> _Document excerpt_:
Finding the right position
Finding sex positions that work for you and prevent discomfort can be extremely helpful. What positions are deemed comfortable will be different for everyone, so it may be worth speaking to your doctor or a pelvic physiotherapist to find out which positions will be most comfortable.
Some positions you may find beneficial could include:
- Side-lying positions which prevent bladder spasms
- Modified missionary using a pillow underneath your pelvis to help support the spine and move pelvic organs out of the way
If you do see a pelvic physio, they may also recommend some pelvic floor exercises that may help strengthen and/or relax your pelvic floor to both help with bladder or bowel control and also manage sexual discomfort.
Waterproof bed and furniture protectors
Waterproof bed and furniture protectors are great for an added line of defence if you’re concerned about leaks or mess during intimacy. We stock both disposable protectors and washable protectors that are breathable, highly absorbent and comfortable. Simply place one on top of your bedsheet and you’ll have peace of mind that any leaks will be absorbed. You can then dispose of the protector if it’s not reusable, or throw the washable version in the washing machine between uses.
Mood enhancers
If you’re worried about any incontinence-related odours that might dampen your mood, light some scented candles. These will not only enhance the romance but will mask any unwanted smells. Just be sure to keep those candles away from anything flammable and where they won’t get knocked over!

> _Requirement_:
Copy the stretch of the text on finding the right position from "Some positions you" through "manage sexual discomfort.", substituting "cushion" for "pillow".

> _Source material_:
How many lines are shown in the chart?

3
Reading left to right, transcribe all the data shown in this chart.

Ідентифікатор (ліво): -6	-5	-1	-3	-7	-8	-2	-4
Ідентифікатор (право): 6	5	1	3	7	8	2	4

> _Reply_:
Some positions you may find beneficial could include:
- Side-lying positions which prevent bladder spasms
- Modified missionary using a cushion underneath your pelvis to help support the spine and move pelvic organs out of the way
If you do see a pelvic physio, they may also recommend some pelvic floor exercises that may help strengthen and/or relax your pelvic floor to both help with bladder or bowel control and also manage sexual discomfort.